Jan. 17 (Bloomberg) -- Sales of commercial properties in New York City are likely to be “way up” this year from 2011’s $25.6 billion, as the market rebounds from the financial crisis, executives from Massey Knakal Realty Services said.
The brokerage, which specializes in New York-area investment transactions, projected a 60 percent to 75 percent increase in sales volume to $41 billion to $45 billion. The seven-year average is $30 billion, the Manhattan-based firm said in a report released today.
“We expect volume to be way up in 2012” because of a “regression to long-term trends” and a potential increase in capital-gains taxes next year, Chairman Robert Knakal said at a briefing.
Developers anticipating better times ahead have been driving up values of construction sites, looking beyond such potential obstacles as an interest-rate increase and reduced lending stemming from Europe’s debt crisis, said Paul Massey, the firm’s chief executive officer. Sales slowed in the second half as bidders failed to match seller expectations after Standard & Poor’s downgraded the U.S. credit rating and the threat of default by Greece and other European nations grew.

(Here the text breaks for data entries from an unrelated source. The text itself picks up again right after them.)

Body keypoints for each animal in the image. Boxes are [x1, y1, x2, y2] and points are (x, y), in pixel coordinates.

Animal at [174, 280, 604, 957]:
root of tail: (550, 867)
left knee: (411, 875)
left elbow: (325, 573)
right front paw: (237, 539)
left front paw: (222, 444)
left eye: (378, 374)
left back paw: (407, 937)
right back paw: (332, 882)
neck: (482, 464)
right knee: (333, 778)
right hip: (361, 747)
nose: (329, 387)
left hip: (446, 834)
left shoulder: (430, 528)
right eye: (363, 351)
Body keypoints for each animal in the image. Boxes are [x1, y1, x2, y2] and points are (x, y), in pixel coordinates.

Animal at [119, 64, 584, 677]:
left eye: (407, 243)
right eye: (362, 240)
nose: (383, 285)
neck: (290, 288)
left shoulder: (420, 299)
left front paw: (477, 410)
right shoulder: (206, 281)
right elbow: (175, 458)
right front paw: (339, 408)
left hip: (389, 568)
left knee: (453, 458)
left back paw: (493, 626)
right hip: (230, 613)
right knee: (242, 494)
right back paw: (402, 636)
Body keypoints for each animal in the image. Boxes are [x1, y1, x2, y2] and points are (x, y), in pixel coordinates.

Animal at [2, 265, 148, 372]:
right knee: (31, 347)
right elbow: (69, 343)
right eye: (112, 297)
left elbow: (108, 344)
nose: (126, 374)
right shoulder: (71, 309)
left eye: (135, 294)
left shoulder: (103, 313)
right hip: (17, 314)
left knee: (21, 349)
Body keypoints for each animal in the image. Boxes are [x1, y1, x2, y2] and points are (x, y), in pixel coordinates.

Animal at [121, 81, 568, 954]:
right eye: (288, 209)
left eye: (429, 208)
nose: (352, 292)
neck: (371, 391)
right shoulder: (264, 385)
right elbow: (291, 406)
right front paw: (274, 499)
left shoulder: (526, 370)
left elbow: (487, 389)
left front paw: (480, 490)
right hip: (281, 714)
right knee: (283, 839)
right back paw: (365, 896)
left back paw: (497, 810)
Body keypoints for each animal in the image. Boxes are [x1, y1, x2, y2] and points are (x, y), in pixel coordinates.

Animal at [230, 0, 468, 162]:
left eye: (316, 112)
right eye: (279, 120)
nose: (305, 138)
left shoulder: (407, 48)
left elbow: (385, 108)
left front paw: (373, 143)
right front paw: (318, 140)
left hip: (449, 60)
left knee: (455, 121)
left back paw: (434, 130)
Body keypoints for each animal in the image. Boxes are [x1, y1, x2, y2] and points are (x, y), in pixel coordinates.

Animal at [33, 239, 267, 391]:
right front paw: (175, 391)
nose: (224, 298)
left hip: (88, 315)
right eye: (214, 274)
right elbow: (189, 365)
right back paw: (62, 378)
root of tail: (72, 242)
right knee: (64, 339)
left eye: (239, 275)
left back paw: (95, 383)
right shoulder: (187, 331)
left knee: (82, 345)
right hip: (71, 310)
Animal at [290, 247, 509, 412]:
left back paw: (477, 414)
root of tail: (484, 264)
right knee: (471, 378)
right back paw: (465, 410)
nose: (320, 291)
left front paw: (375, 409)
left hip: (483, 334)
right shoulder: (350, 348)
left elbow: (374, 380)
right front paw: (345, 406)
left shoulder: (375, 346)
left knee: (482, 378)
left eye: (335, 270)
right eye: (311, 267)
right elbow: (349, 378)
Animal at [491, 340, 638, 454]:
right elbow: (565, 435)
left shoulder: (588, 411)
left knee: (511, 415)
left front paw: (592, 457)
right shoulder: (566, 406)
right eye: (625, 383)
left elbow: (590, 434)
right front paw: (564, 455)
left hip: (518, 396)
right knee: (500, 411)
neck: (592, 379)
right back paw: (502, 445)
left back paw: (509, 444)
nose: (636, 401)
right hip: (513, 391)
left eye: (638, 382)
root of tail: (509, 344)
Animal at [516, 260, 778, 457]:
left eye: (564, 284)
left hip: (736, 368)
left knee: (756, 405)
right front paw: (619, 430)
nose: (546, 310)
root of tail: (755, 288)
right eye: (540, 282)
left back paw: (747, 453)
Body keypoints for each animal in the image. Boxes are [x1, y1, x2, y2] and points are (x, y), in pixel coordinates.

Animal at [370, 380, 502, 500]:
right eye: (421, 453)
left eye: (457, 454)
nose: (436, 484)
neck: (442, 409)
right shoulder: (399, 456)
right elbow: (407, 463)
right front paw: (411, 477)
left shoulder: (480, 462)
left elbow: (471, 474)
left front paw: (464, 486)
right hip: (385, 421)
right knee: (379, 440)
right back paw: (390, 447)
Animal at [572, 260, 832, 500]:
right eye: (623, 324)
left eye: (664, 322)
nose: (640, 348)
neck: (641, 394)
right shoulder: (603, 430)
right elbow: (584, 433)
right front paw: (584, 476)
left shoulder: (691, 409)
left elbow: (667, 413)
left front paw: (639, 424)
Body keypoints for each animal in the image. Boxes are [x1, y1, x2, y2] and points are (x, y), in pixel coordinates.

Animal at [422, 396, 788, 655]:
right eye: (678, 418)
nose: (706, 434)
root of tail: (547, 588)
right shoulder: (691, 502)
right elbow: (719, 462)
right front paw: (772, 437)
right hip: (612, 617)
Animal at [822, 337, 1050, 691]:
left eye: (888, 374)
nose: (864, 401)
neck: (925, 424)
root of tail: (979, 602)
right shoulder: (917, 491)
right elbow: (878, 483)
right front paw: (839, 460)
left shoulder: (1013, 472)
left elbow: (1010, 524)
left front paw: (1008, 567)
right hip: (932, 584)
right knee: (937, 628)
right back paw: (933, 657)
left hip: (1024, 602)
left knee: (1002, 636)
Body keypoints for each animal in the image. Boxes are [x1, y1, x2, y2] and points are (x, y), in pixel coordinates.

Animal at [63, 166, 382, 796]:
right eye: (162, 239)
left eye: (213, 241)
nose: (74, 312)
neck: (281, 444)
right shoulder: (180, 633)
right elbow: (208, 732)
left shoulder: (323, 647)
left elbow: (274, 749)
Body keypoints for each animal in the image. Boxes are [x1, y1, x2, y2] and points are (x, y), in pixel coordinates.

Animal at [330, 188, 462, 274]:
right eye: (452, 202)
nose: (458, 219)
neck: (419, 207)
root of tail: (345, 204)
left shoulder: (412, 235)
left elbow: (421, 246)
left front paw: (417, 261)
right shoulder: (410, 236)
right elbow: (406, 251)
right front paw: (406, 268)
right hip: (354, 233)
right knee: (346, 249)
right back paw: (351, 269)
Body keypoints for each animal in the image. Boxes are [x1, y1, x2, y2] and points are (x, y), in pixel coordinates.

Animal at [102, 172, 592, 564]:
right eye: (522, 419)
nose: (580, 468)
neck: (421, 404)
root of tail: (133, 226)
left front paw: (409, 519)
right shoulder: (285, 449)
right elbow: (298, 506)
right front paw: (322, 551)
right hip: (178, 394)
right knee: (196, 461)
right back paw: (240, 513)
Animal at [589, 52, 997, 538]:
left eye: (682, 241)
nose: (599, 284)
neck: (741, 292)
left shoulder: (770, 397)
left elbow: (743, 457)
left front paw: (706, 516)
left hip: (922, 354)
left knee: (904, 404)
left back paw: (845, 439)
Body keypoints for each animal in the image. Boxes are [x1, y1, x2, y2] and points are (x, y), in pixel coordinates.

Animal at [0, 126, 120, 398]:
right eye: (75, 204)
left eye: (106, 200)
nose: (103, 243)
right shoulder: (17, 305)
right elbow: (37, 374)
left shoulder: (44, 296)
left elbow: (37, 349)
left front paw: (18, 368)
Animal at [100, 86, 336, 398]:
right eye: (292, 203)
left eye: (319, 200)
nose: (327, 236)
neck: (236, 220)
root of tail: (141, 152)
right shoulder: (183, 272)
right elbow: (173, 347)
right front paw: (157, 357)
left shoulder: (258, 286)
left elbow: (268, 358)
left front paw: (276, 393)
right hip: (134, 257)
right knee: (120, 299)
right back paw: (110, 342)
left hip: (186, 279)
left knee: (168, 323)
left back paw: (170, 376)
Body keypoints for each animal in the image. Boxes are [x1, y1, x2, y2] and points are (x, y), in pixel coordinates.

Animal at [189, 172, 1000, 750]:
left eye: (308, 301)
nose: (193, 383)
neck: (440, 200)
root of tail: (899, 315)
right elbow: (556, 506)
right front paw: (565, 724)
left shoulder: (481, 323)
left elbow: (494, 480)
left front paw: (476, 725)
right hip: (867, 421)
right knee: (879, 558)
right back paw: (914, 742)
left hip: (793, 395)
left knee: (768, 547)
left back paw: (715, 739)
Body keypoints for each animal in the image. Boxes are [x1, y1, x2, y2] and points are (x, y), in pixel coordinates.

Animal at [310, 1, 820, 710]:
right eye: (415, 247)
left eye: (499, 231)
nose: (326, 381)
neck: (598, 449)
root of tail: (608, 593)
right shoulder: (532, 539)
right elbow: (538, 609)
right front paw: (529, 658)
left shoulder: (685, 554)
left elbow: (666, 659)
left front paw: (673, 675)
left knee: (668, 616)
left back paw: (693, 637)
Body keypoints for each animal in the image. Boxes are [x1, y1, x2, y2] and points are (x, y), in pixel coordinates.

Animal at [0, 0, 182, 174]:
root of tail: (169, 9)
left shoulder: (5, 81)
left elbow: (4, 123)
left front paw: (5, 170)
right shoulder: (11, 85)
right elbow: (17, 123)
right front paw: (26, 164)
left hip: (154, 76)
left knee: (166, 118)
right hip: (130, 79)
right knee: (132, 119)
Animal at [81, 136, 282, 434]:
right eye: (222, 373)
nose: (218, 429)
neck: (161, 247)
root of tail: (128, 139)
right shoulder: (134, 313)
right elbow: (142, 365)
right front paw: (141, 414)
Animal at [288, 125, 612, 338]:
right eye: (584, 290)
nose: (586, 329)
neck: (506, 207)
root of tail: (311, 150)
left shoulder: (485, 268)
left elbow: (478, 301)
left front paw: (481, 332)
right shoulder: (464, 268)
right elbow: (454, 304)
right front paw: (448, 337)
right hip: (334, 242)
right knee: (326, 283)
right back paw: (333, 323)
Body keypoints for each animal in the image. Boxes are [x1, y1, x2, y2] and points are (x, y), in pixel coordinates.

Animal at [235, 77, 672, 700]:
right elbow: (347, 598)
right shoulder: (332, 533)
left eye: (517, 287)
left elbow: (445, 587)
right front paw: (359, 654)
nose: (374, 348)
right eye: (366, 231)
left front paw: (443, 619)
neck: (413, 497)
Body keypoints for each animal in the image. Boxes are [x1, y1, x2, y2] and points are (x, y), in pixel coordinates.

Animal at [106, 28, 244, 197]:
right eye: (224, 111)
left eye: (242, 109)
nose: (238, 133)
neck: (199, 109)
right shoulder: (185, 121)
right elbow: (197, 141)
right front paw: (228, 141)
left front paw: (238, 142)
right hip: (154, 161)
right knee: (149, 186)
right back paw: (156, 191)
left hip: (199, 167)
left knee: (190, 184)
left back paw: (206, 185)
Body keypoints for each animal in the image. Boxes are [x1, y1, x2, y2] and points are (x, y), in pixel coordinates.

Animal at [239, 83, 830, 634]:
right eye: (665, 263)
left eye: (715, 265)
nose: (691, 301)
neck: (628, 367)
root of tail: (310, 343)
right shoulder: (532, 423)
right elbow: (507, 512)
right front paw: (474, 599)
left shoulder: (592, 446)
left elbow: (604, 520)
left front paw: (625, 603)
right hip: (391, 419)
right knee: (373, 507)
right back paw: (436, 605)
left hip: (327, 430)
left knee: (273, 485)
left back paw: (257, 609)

Deals in the fourth quarter totaled $6 billion, down from $7.1 billion in the previous three months and $8.5 billion in the second quarter, the highest quarterly total since 2008, Knakal said.
The firm is advising clients to consider selling to avoid possibly higher capital-gains taxes in 2013, Knakal said. With President Barack Obama, who favors increasing the levies, leading in polls, sellers may want to act quickly because it takes several months to market a property and complete a deal, he said.